Finally. A Guilt-Free Vietnamese Coffee Recipe

July 30th, 2018

We’ve officially entered the dog days of summer. The time of year when days are best spent lazily bobbing around in the pool, enjoying the occasional umbrella-garnished cocktail, but more importantly, hydrating like it’s your job. Being from Texas, it’s the time of year I start daydreaming about getting away — jet setting to a faraway and exotic locale where the sites, smells, tastes and hopefully the occasional breeze are enough to distract from any triple digit temperatures in the forecast. Unfortunately, there are no exotic getaways in view. Between weddings, weddings and more weddings, my vacation pot is dwindling (I have a feeling some of you can relate) so I’m firmly planted here in Austin for the foreseeable future. But you know what? It’s okay. Actually, it’s more than okay. Because a little cabin fever gives me time to focus on finding inspiration in the everyday, not to mention spend some quality time at all of my favorite local spots.

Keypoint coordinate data
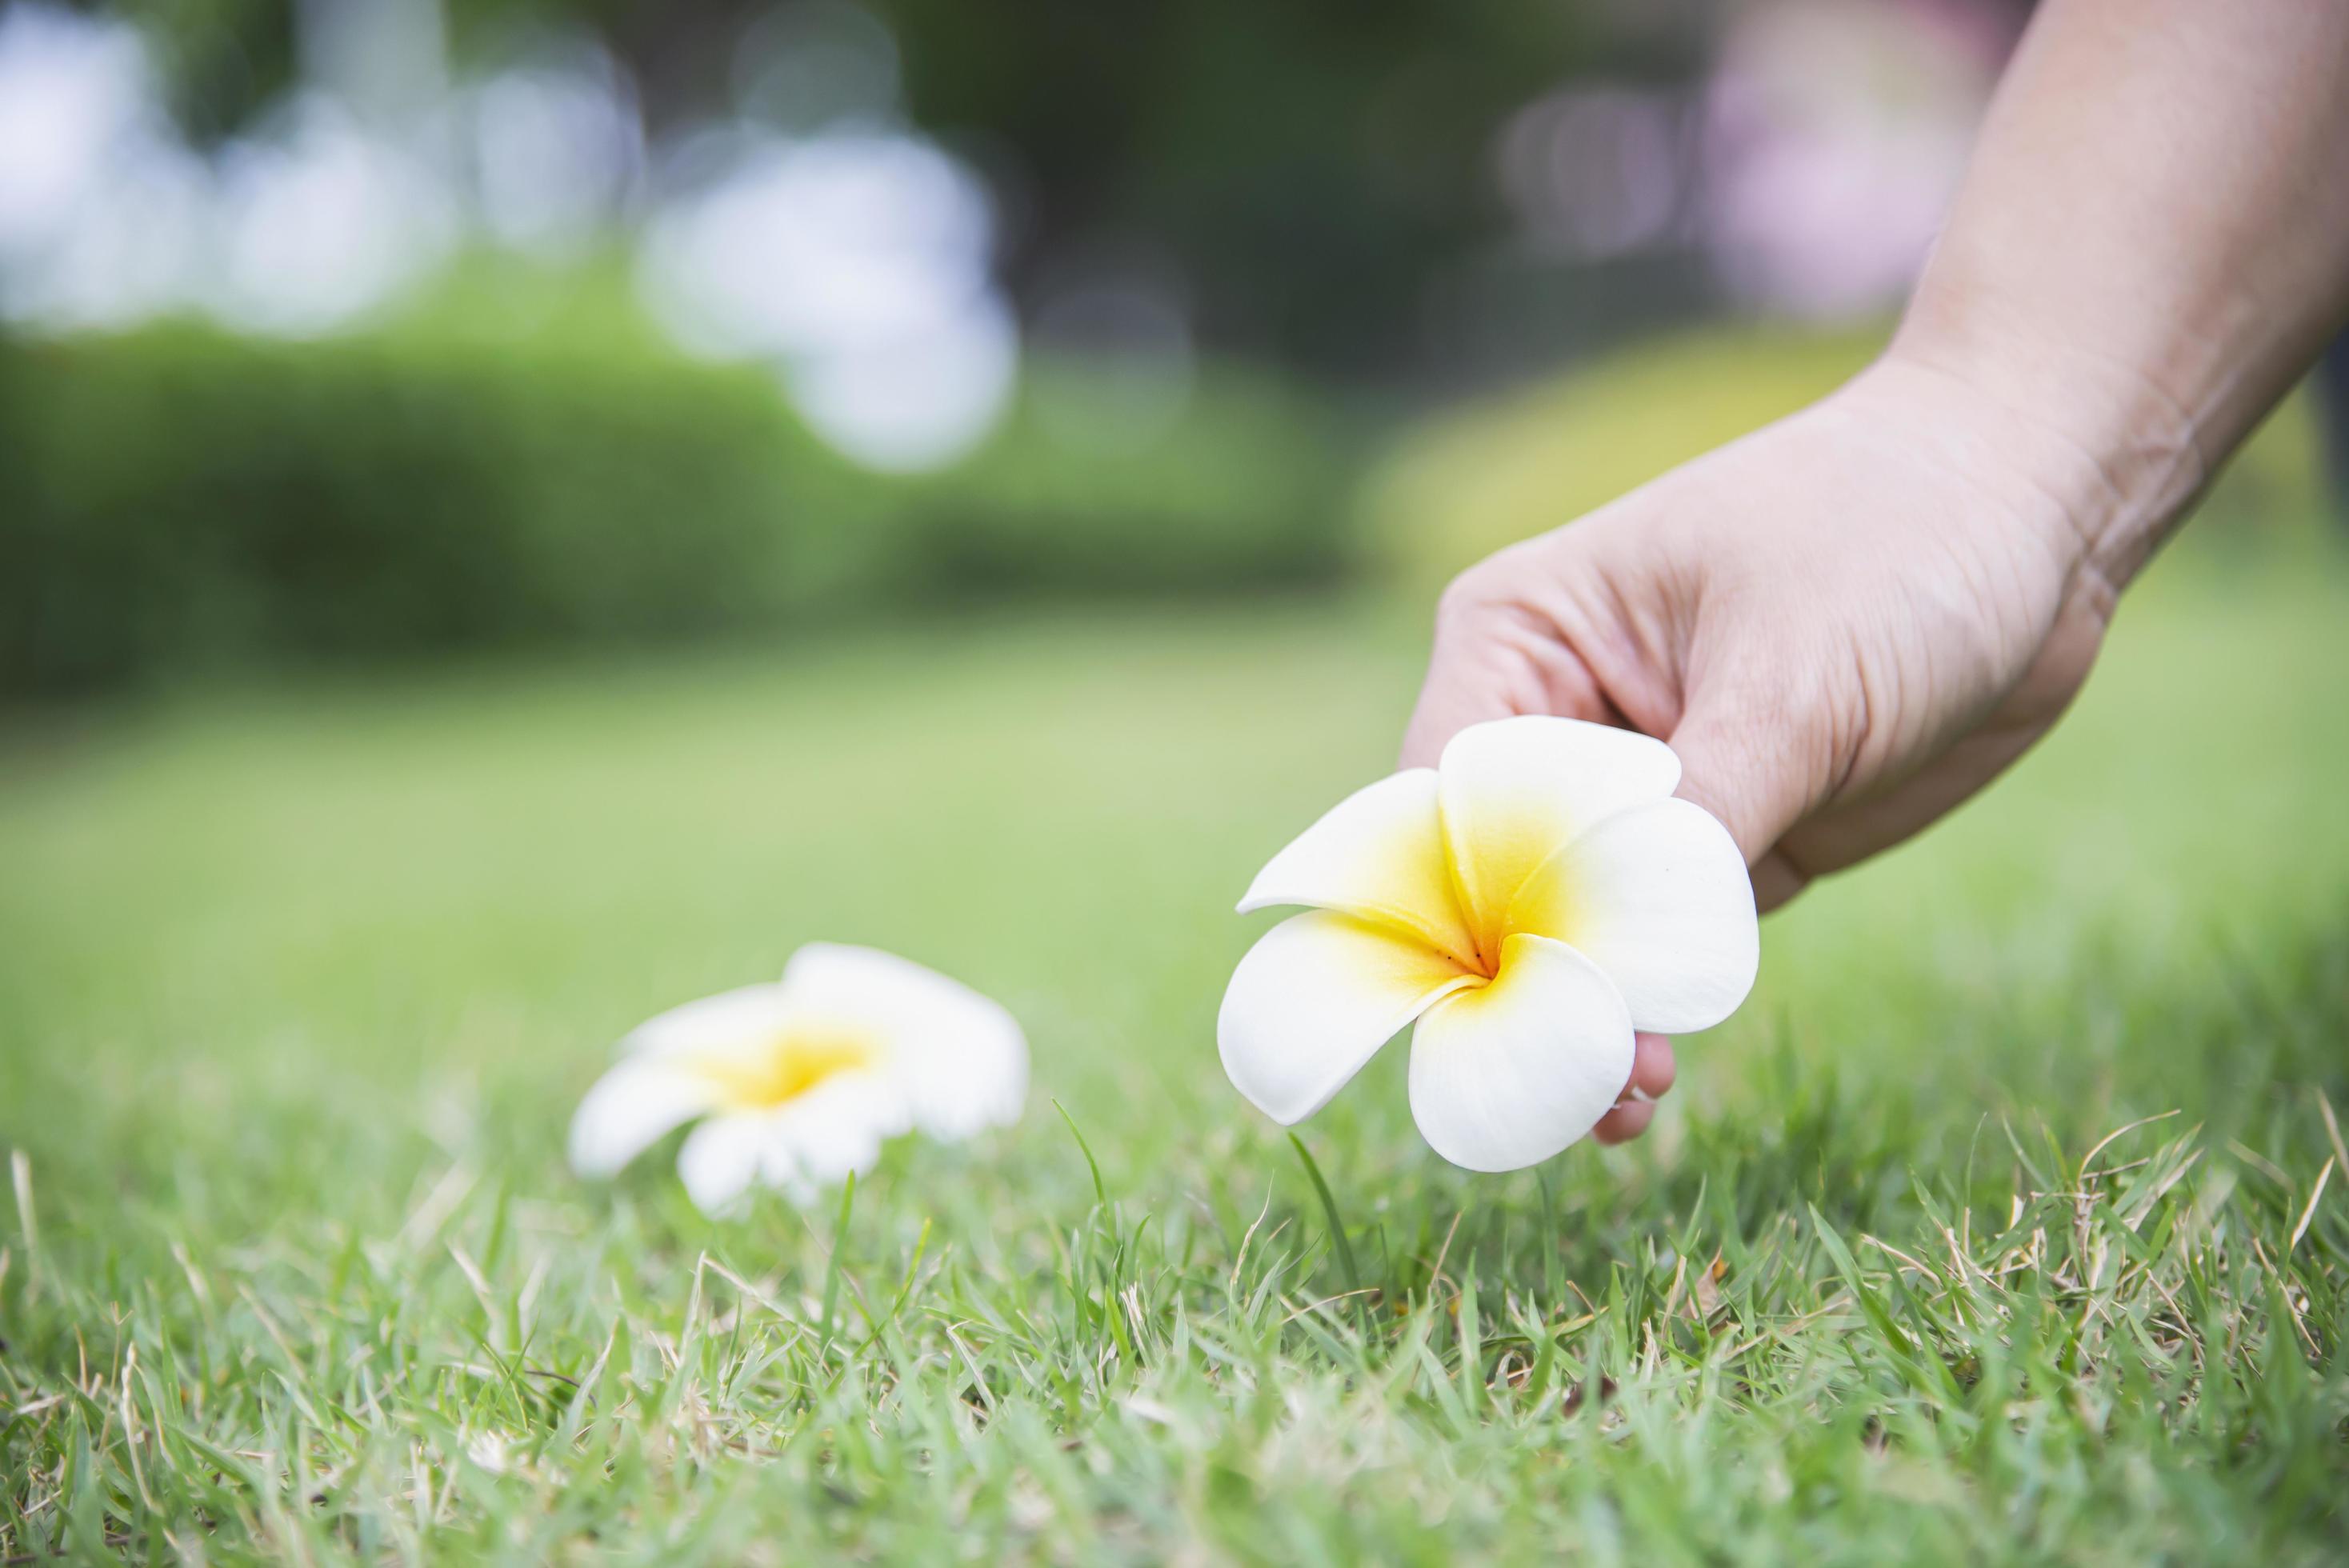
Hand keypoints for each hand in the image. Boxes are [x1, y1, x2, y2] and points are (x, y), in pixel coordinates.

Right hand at [1400, 356, 2128, 1141]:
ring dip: (1599, 1011)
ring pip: (1583, 923)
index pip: (1450, 801)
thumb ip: (1696, 828)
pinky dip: (1661, 1002)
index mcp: (1520, 638)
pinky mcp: (1723, 833)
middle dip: (1537, 981)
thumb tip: (1616, 967)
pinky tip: (1657, 1074)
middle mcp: (1557, 712)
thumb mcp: (1791, 682)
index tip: (1523, 1011)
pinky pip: (1667, 937)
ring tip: (1626, 1107)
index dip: (1469, 914)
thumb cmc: (1897, 539)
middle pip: (1500, 878)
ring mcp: (1640, 781)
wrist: (2042, 515)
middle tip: (1584, 1086)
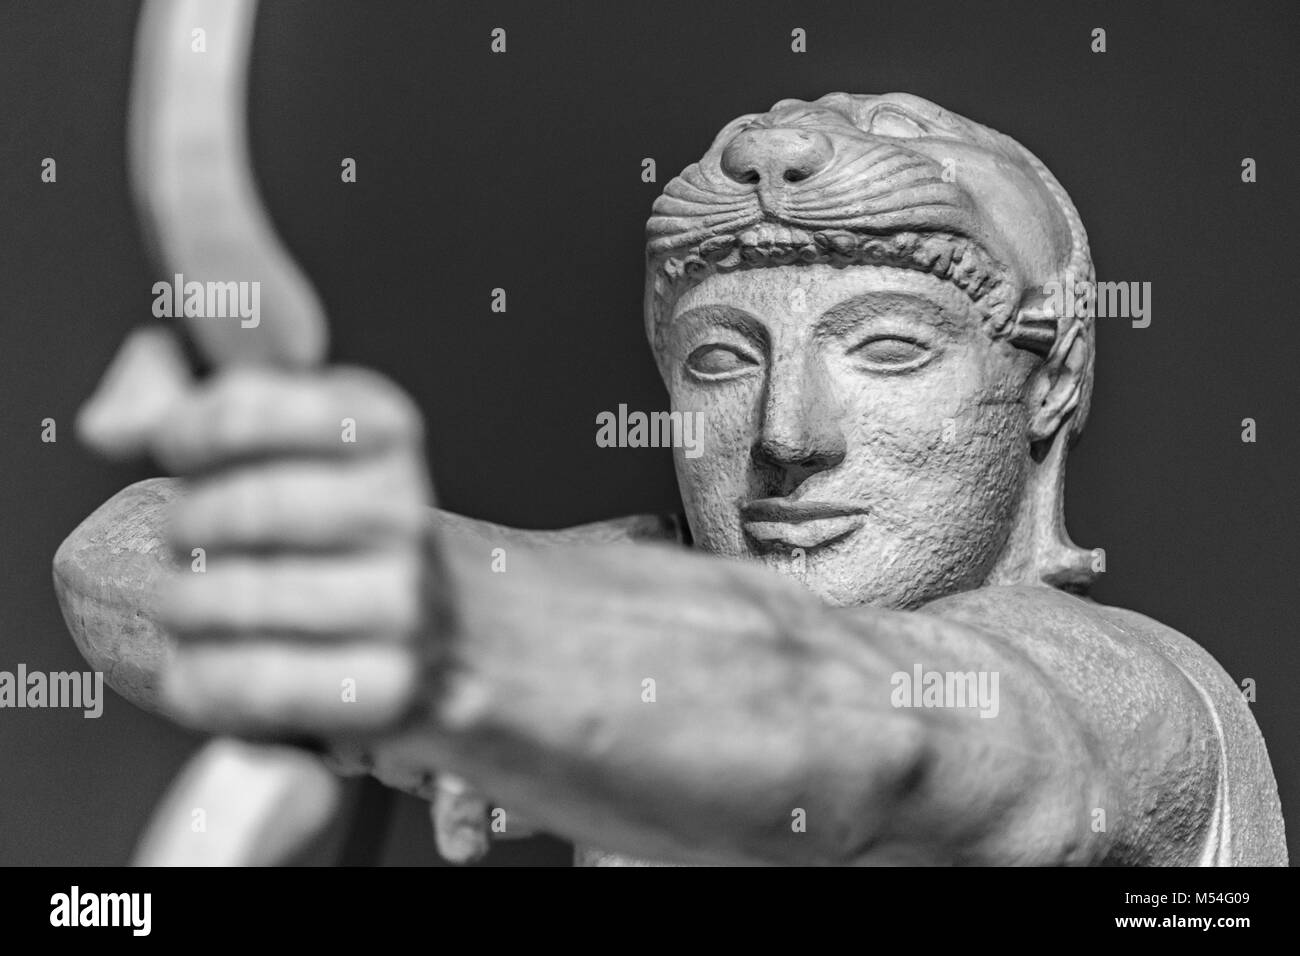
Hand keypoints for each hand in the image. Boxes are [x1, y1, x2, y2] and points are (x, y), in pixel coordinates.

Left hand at [78, 327, 432, 739]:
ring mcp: (404, 601)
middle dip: (188, 527)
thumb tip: (107, 426)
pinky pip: (258, 681)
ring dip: (187, 606)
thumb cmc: (321, 527)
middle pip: (250, 507)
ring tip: (192, 606)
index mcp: (381, 429)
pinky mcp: (388, 684)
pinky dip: (203, 680)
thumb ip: (191, 415)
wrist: (421, 619)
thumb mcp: (278, 443)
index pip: (253, 410)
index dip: (193, 430)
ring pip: (245, 597)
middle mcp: (404, 510)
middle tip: (186, 541)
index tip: (181, 448)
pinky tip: (204, 665)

• **WHAT YOU NEED TO DO**
a – In the Vietnamese coffee post, which city is the writer staying in for the foreseeable future?
b – Please say whether each statement agrees with the Vietnamese coffee post, and quote the words that decide it: (i) The post is dated July 30th, 2018. (ii) The writer has an exotic getaway planned. (iii) Weddings are shrinking the writer's vacation funds.
c – Carry the Vietnamese coffee post forward from its last sentence.
The Vietnamese coffee post and the data are unrelated material.

• **ANSWERS FOR EACH ITEM**
a – Austin

b –
(i) Yes: "July 30th, 2018"
(ii) No: "Unfortunately, there are no exotic getaways in view."
(iii) Yes: "Between weddings, weddings and more weddings, my vacation pot is dwindling"

c –
Recently, I was brunching at one of my favorite Vietnamese restaurants and, on a slightly indulgent whim, decided to treat myself to a Vietnamese iced coffee. It hit the spot. The rich, dark coffee played perfectly with the cloyingly sweet (in a good way) condensed milk to create a cold and refreshing brunch treat that was exactly what I needed on a warm summer morning. I’ve been craving another one ever since. But since super dark coffee spiked with sugar-packed condensed milk feels a little too indulgent for the everyday — and my mornings are without a doubt more productive sans sugar rush — I decided to turn my new obsession into a dessert. After all, desserts are expected to be sweet, and I love to treat this granita as a special addition to my often more thoughtful and elaborate weekend meals.

Vietnamese Coffee Granita

camille styles vietnamese coffee granita

Serves 6-8 servings

Ingredients

For the condensed coconut milk:

1 13.5 can full-fat coconut milk

2 tablespoons granulated sugar (or sweetener of your choice)

 

For the coffee granita:

2 cups plain cold brew concentrate (or chilled strong coffee)

1 cup water

3/4 cups granulated sugar

Instructions

To prepare the condensed coconut milk:

  1. Bring the coconut milk to a boil in a small saucepan over medium-low heat. It will bubble when it boils so keep a close eye on it.
  2. Add the sugar and stir to dissolve.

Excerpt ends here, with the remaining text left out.